Его брат стал реже выбираться на прогулки, настойчиво отказывался от услуг врачей, запирался в своей комнате, долго и неподвижно сидел перед телевизором. Кто-то из соседских пацанов начал таскать ему видеокассеты весьма специфического жанра.

Вот и сегодня, закрыв за собой дверь квартиры, Константин услышал доносящиеся из комнаты Игната протяжные стоны, аханья и оханья. Иногда они перемежались короткими фразами на немецком языке.

Сбросив в прихожей ботинки и повесив на вешалку безнадежно испорченный пиджак, Константин подошел к запертой двери комнаты брата и прислушался.

Да, все верно. И так на протяжении уже нескольких недель.

– Игнат, сделай тише! – крикнул Константин.

Но то ли голос его был слишком слабым от усталости, то ли по какой другой причине, но сладострастные стоны не прекращались и не затихали.

Константин, медленно потирая мышцы шеи, подошел к двери комнаты младшего брата и, повернув ручку, шагнул через порог.

Это повторялось с пугающим постоянством уже несколько недель подряд.

Игнат неподвижно сидел в инвалидном кресле перед телевизором, на экране которого мелькали обнаженные тела, гениталии, и все это сопровождалось фальшивыми женскими стонами, мужским жеребячьим ржанием и воплями.

– Игнат, я же тебя просил, сделай тише.

Панфилов-младший резко обернулся.

– Это ты?

– Я, кто же еще, – тяжело вздохнул Константин. – Опять порнуху смотришь?

Игнат взял лежавший на коленях пульт и выключил видеомагнитофон.

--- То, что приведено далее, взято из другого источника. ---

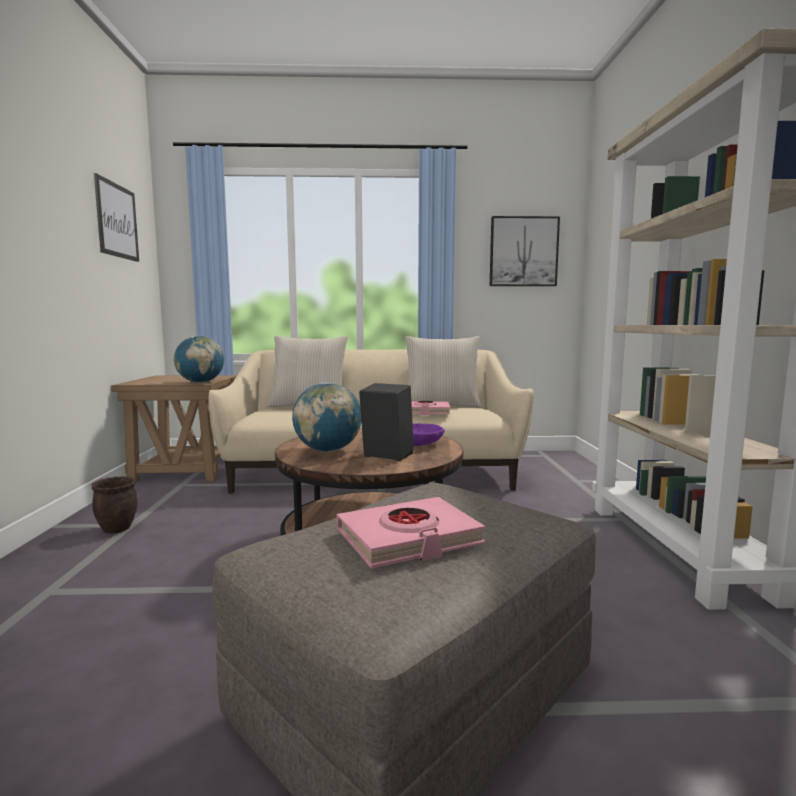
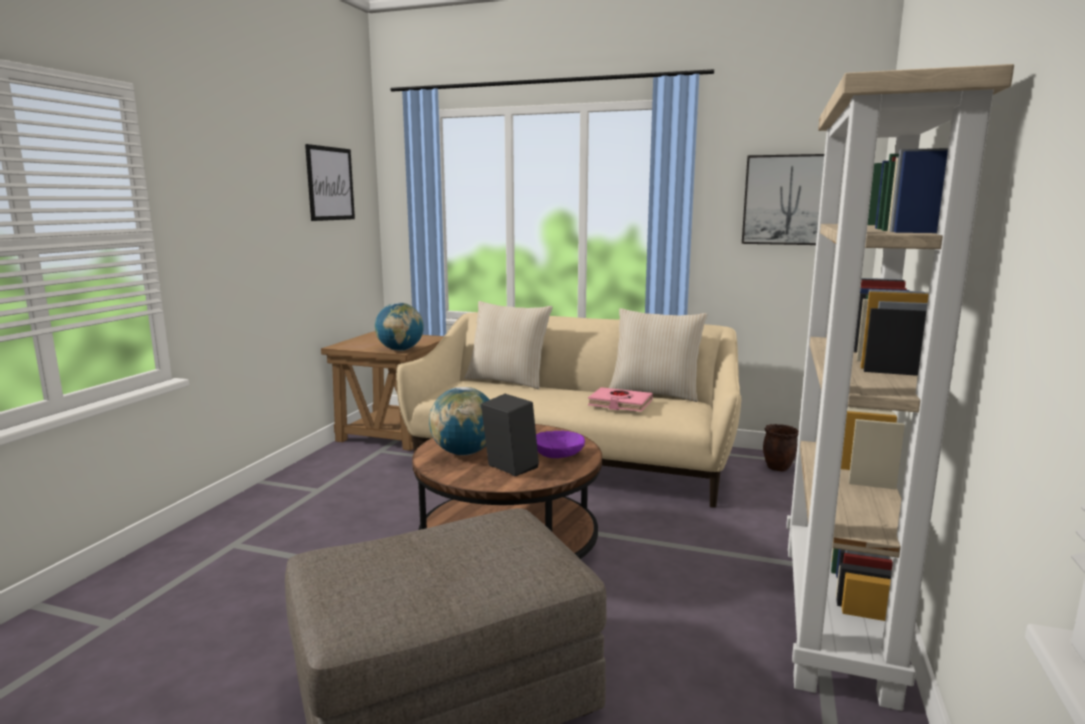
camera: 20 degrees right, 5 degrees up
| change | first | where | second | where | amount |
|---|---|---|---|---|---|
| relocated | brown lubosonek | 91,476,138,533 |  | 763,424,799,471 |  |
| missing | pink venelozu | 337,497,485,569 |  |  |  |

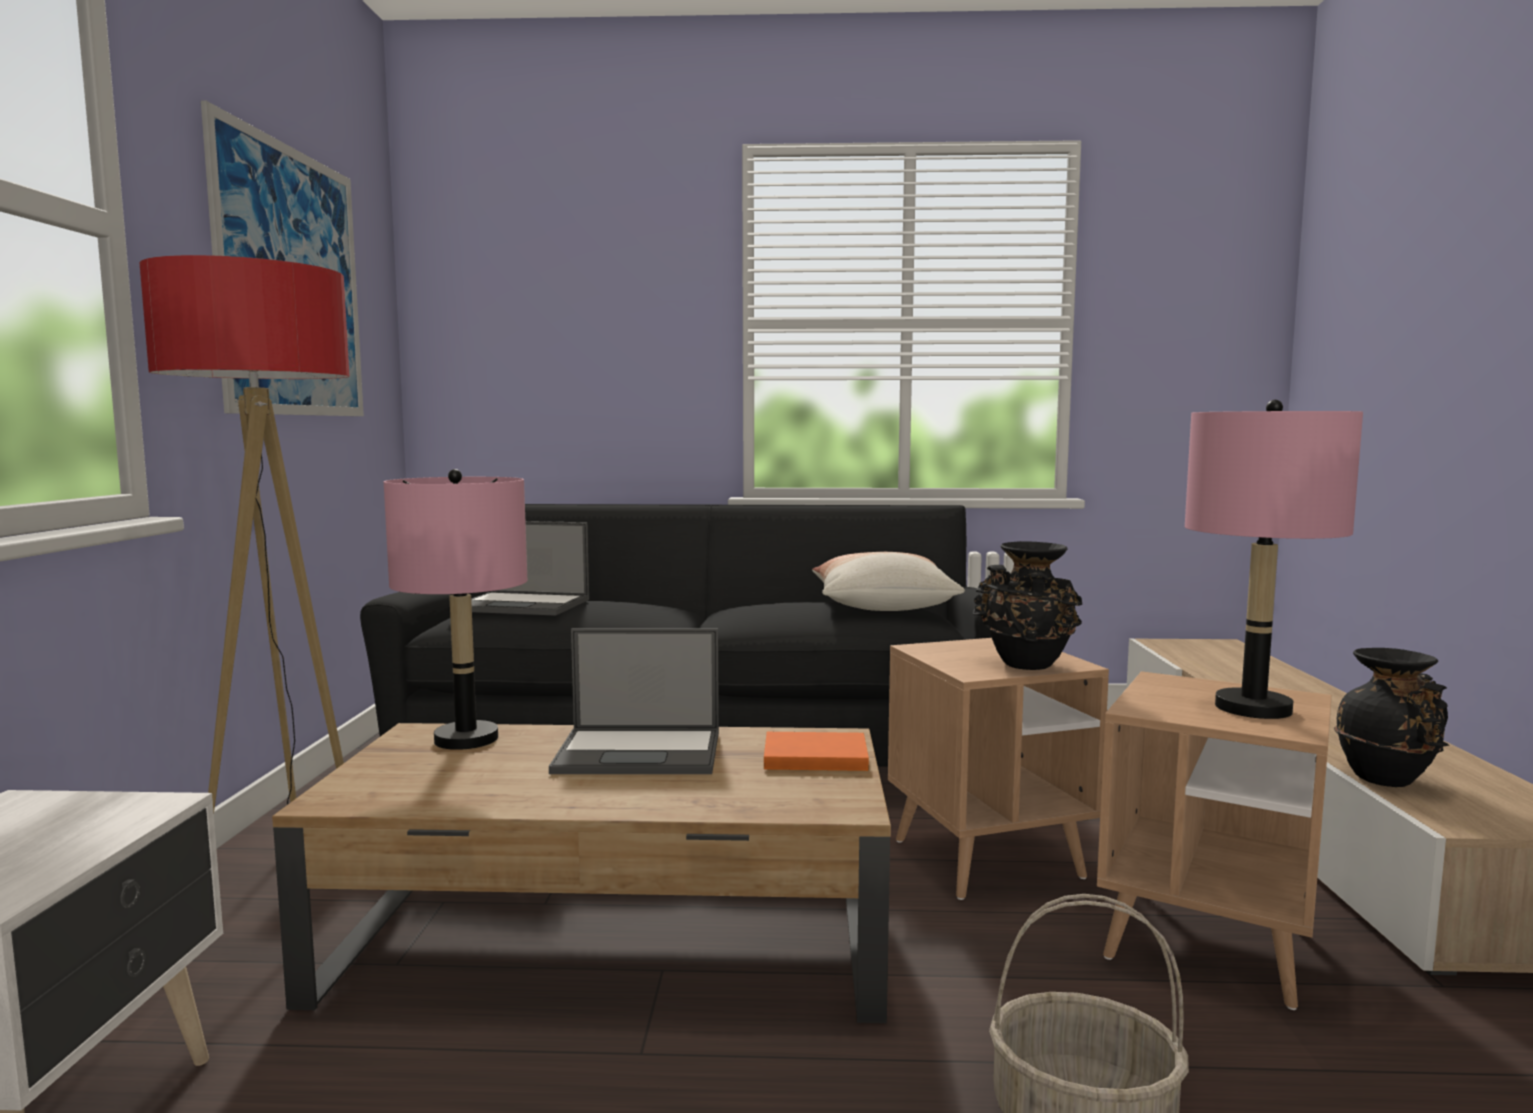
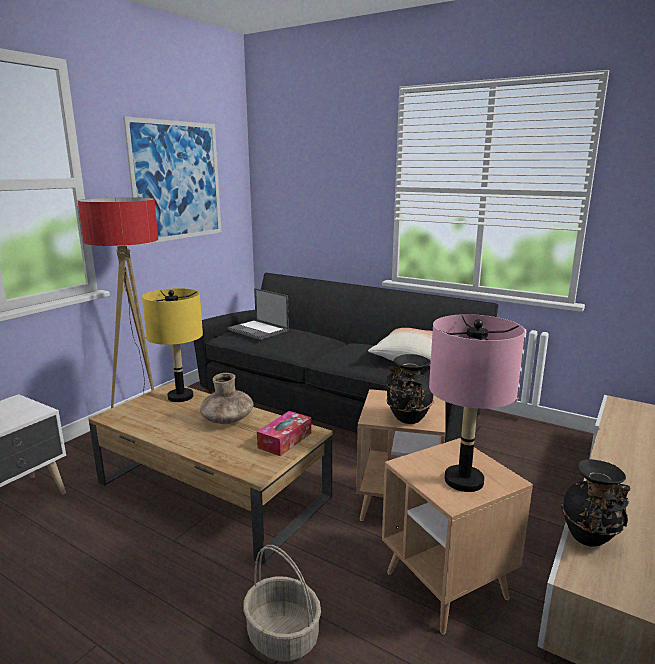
camera: 30 degrees right, 10 degrees up
| change | first | where | second | where | amount |
|---|---|---|---|---|---|
| colour | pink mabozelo | 384,469,527,750 | yellow mabozelo | 142,288,203,402 |  |
| exchanged | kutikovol | 549,628,719,774 | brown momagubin | 200,373,253,424 |  |
| exchanged | orange venelozu | 764,732,869,771 | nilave | 257,411,311,456 |  |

После этого он резко развернул кресло и с неожиданной горячностью выпалил:

– Почему тебе не нравится все, что я делаю? Почему ты все время дергаешь меня?

– Слушай, Игнат, я устал, мне сейчас не до этого.

– Нет, ты скажи, – не унимался брат.

– Ну что тебе сказать? Я просто попросил сделать тише, вот и все. Что тут непонятного?

– Ты не ответил на мои вопросы. – Игнат едва не кричал. – Так получается всегда. Ты не хочешь со мной разговаривать, ты только поучаешь.

Не желая ввязываться в этот бесполезный, по мнению Константина, разговор, он развернулся и вышел из комнаты. Но Игнат поехал следом за ним.

– Я понимаю, – надрывно продолжал он, – я все понимаю. Тебе некогда, тебе нет до меня дела, у тебя свои важные проблемы. Тебе же надо деньги зарабатывать.

– Да, – твердо сказал Константин, – мне надо зарабатывать деньги. Но ведь я это делаю не только ради себя.

– Неужели? – с горьким сарказмом воскликнул Игнат. – Оказывается, ты делаешь это ради меня, а я-то, дурак, требую к себе какого-то внимания.

– Ты не дурак, – спокойно произнес Константин, – и не надо передергивать.

– Ах, вон оно что. Значит, я все-таки не дурак, я просто калека. Ты хоть понимаешь, что чувствует инвалид? А ведь мне только двадцать лет. У меня уже никогда не будет женщины. Да, я смотрю порнуху, потому что мне хочется любви, мне хочется настоящего женского тела, а не картинки на экране телевизора.

– Твоя жизнь еще не закончилась. Не изводи себя.

– Да? – в глазах Игната появились слезы. – Может, ты знаешь лекарства, которые вылечивают перелом позвоночника? Врачи не знают, а ты знаешь, да?

Константин, чувствуя себя совершенно измочаленным после событий сегодняшнего дня, не нашел, что возразить Игнату. Он испытывал лишь бесконечную горечь от того, что пока ничем не может ему помочь.

– Давай мы поговорим об этом завтра, – сказал он севшим голосом, стараясь не встречаться взглядом с глазами Игната. – Мне надо залезть в ванну. Я грязный, как чертила.

– Завтра, – скептически произнес Игнат, сглатывая слезы, – всегда завтра.

Панфилов-младший даже не обращал внимания на то, что Константин пришел домой в грязных изорванных брюках и рубашке, со ссадиной на лице.